Но вот и граф Ринальди, который входит вместе с дочерью. Он так постарел, что я его не узнал. Он обнял меня и попросил не касаться прошлого.

— Только вы, — сказал он, — можете выручить меня, дав мне средств уехать в Кремону. Я совсем запутался, у меня долги, и настал момент отправиться мне в тюрьму. Ко мне приходят только нищие, которые хотят лишь моей дочери, а она — единственное реальное сокровище, которым я владею. Вот часы Пинчбека (английский мастер), что я пошел продавать; они вполне стоят шести цехинов, и за них мне дают только два.

Я беру часы, даю ему шесть цехинов и передаю их в подарок Ирен. Она говорит, смеясь, что не может меня благодарить, так как это ее часы, и она могла бы их потребовать, если бы отец их продал.

— Но если так, — говорит она ему без смеха, вы сможете продать их еще раз.

Хорошо посмеявшись над этим перемещением, я дал г-ну Ринальди десять цехинов, сказав, что я тороплюсь, и что я увижусь с ним через три-четыре дня.

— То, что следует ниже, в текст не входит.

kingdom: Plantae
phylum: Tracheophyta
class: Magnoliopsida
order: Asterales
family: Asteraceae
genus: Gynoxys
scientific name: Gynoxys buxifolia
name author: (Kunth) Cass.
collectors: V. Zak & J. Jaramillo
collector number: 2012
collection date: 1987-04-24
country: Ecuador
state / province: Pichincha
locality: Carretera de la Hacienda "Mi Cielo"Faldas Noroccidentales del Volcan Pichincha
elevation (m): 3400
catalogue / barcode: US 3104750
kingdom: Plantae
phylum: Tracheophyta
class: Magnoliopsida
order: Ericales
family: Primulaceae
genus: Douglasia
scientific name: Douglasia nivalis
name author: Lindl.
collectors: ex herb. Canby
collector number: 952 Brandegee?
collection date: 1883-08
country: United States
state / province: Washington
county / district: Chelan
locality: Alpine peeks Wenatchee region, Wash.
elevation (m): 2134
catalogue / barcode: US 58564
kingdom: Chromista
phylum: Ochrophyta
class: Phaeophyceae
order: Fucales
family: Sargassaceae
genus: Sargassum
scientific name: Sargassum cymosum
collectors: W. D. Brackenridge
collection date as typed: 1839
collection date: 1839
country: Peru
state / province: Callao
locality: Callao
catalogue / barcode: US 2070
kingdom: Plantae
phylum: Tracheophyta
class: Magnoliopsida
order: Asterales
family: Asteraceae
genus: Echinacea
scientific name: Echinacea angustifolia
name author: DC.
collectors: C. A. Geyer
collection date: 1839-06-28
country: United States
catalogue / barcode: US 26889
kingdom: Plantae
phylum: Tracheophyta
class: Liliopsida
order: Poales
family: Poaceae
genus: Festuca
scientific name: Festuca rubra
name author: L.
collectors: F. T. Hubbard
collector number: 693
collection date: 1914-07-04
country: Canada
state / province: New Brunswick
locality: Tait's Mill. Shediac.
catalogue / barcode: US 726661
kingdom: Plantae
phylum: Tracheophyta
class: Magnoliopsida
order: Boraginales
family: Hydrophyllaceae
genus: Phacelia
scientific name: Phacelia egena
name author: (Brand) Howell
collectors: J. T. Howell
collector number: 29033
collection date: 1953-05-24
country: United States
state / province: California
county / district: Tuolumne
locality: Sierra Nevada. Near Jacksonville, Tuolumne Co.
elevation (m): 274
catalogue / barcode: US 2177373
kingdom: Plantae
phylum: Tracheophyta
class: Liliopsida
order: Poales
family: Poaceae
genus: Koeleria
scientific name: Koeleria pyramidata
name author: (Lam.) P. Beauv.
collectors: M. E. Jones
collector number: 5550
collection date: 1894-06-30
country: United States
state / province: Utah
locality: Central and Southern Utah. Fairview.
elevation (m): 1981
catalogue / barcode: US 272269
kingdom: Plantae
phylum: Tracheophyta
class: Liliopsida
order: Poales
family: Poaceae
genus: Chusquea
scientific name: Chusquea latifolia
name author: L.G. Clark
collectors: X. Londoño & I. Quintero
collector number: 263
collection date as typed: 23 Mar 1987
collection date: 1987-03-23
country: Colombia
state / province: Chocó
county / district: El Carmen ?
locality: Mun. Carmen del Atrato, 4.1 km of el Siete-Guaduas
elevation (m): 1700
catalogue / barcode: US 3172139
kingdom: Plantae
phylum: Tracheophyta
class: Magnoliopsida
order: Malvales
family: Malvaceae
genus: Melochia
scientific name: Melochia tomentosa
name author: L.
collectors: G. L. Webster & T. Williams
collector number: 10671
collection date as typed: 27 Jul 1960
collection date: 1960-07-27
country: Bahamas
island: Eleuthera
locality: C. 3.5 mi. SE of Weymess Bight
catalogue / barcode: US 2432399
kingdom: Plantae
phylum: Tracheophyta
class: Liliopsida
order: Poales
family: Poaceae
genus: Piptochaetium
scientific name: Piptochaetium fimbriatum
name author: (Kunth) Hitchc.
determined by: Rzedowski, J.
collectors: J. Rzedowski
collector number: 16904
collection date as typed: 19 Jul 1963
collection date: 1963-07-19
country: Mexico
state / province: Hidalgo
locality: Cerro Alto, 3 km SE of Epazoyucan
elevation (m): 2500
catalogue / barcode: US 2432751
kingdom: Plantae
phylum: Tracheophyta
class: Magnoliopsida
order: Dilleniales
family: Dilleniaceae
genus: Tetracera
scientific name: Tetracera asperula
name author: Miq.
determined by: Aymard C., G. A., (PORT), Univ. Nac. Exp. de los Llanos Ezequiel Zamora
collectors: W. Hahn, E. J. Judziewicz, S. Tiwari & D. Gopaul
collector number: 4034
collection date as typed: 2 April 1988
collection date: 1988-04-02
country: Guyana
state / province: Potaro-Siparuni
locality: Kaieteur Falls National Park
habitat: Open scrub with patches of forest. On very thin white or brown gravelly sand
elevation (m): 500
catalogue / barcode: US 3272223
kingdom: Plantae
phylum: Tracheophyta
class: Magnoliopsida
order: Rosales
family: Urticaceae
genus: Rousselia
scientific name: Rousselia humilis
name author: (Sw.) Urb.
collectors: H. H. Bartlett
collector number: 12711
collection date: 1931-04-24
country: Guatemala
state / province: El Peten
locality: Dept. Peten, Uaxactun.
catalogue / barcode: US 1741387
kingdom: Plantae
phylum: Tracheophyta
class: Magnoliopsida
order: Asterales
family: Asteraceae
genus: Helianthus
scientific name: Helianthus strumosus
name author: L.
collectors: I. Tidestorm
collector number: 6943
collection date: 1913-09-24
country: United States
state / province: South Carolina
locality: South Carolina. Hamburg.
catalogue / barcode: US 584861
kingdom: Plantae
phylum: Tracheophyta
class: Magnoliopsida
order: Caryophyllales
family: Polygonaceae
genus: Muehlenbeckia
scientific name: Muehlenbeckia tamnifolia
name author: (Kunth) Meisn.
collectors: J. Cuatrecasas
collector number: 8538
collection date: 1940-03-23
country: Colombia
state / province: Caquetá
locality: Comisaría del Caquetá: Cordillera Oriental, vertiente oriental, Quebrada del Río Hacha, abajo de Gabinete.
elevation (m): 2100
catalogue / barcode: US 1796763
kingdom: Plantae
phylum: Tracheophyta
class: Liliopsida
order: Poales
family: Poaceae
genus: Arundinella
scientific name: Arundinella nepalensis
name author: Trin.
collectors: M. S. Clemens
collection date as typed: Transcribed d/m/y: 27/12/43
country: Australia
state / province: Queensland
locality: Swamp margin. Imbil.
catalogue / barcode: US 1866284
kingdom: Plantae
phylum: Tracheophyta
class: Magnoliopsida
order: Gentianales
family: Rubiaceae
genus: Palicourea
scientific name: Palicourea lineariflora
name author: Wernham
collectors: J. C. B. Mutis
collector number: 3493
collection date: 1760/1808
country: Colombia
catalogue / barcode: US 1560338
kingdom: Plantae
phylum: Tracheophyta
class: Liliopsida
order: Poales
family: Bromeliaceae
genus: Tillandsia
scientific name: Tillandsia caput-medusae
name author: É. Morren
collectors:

Ирен, появившаяся, чтобы проводить меня до низу, и поведавшая мне с самой полной покорностью, что ее прекрасный цветок еще никем не сорван, получила десять других цехинов. Я сказал ей, что в первый же раз, когда она пойдет со мной на бал совсем одна, я дам ей сотню. Она ответила, что скажет об этом папа. Вернувшись домой и будучи уверен, что этот бедный человек продаст мне первины своей дочери перед первым балом, и что я не знаю, куда ее привести, чтобы находиться в полной свободе, я вижу объявление о сдаче комнаты на двери кондитера. Дорога была уединенная, это мне понравилось, я решаю снять комнату. Я говорю с кондитером, он говорит, что дом принадлежит ему, и его жена, держа грудного ребенка, говорит мне подняться с ней, чтобы выбрать помещение. Она ведет

меня на третий этаж, где я вижу лишь бедные вещи. Я этого не хочу. Она говорит, что на первом этаже есть четыре смежные комнаты, которые нельзя разделить. Я иду их посмотреть, и без колебаний решаюсь снять их все. Я спускаюсь, я плачу кондитеру, как он желает, за месяц вперед, и он дает мне квитанцию, затем он говорит, что будет готовить мне еду для меня одного, либо для компании, за ту цену, что я назначу. Я нахожу это превосходным. Я называюсь банальным именем; он не знает, кому он сдал свои апартаменты. Я возвращаюсь к себе и, договорившись с Барбаро пойти провести послеобеденное время с прекрасными маркизами, совершаю долгий туалет. Довольно плохо пообедав с графиней, которая, как мне показалось, подобрела, но которая отнюдь не стала мне больше нравиться, я направился за Барбаро. Мы пошли туда вместе.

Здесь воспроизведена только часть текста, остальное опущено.